━━━ RECORDS SHOWN ━━━

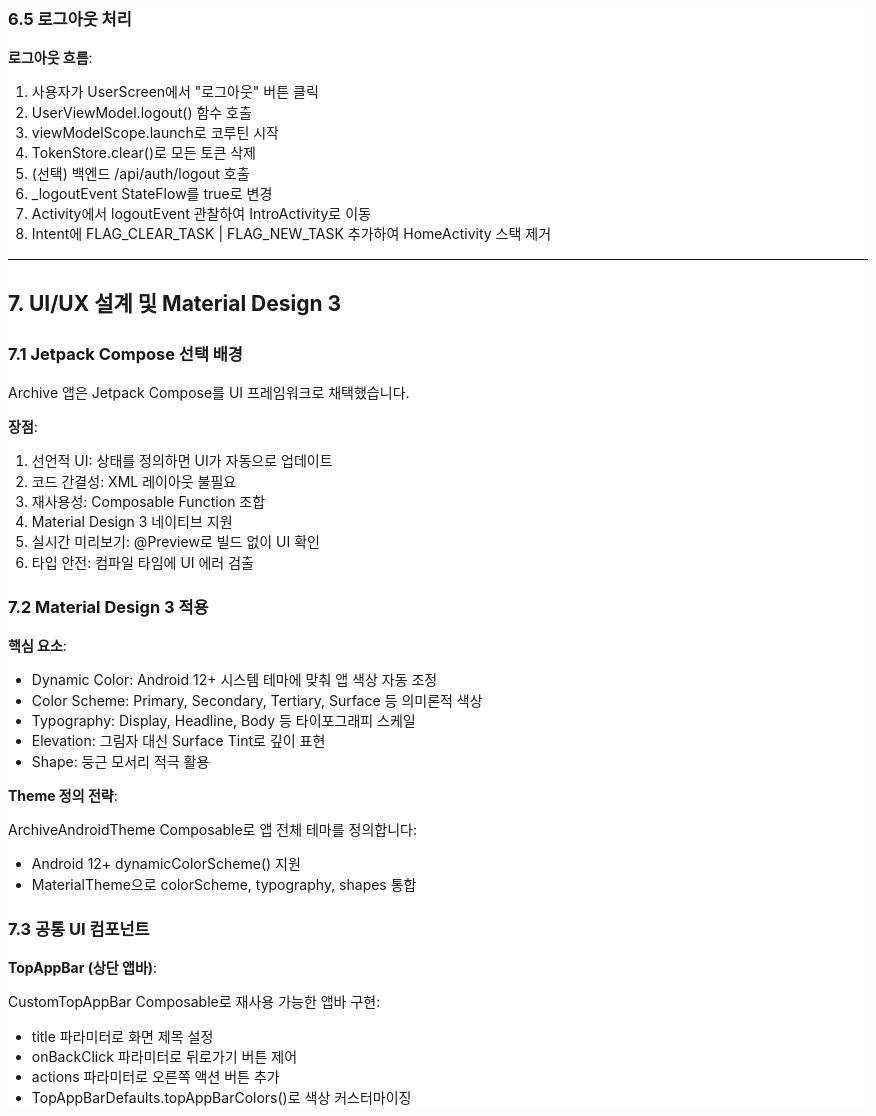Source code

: ### 6.5 로그아웃 처리

**로그아웃 흐름**:

1. 사용자가 UserScreen에서 "로그아웃" 버튼 클릭
2. UserViewModel.logout() 함수 호출
3. viewModelScope.launch로 코루틴 시작
4. TokenStore.clear()로 모든 토큰 삭제
5. (선택) 백엔드 /api/auth/logout 호출
6. _logoutEvent StateFlow를 true로 변경
7. Activity에서 logoutEvent 관찰하여 IntroActivity로 이동
8. Intent에 FLAG_CLEAR_TASK | FLAG_NEW_TASK 추가하여 HomeActivity 스택 제거

---

## 7. UI/UX 설계 및 Material Design 3

### 7.1 Jetpack Compose 선택 배경

Archive 앱은 Jetpack Compose를 UI 프레임워크로 채택했습니다.

**장점**:

1. 선언적 UI: 상태를 정의하면 UI가 자동으로 업데이트
2. 코드 간결성: XML 레이아웃 불필요
3. 재사용성: Composable Function 조합
4. Material Design 3 네이티브 지원
5. 실시간 미리보기: @Preview로 빌드 없이 UI 확인
6. 타입 안전: 컴파일 타임에 UI 에러 검출

### 7.2 Material Design 3 적용

**핵심 요소**:

- Dynamic Color: Android 12+ 시스템 테마에 맞춰 앱 색상 자동 조정
- Color Scheme: Primary, Secondary, Tertiary, Surface 등 의미론적 색상
- Typography: Display, Headline, Body 등 타이포그래피 스케일
- Elevation: 그림자 대신 Surface Tint로 깊이 표현
- Shape: 둥근 모서리 적극 활용

**Theme 정의 전략**:

ArchiveAndroidTheme Composable로 앱 전체 테마를 정의합니다:
- Android 12+ dynamicColorScheme() 지원
- MaterialTheme으로 colorScheme, typography, shapes 통합

### 7.3 공통 UI 컴포넌트

**TopAppBar (상단 앱바)**:

CustomTopAppBar Composable로 재사용 가능한 앱바 구현:
- title 파라미터로 화면 제목 설정
- onBackClick 파라미터로 뒤로가기 버튼 제어
- actions 파라미터로 오른쪽 액션 버튼 추가
- TopAppBarDefaults.topAppBarColors()로 색상 커스터마이징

━━━

Your answer should consist of each line of the data above in which the word "Surface" occurs.

- _SOLUTION TO THE PROBLEM_:
- Color Scheme: Primary, Secondary, Tertiary, Surface 등 의미론적 색상
- Elevation: 그림자 대신 Surface Tint로 깊이 표현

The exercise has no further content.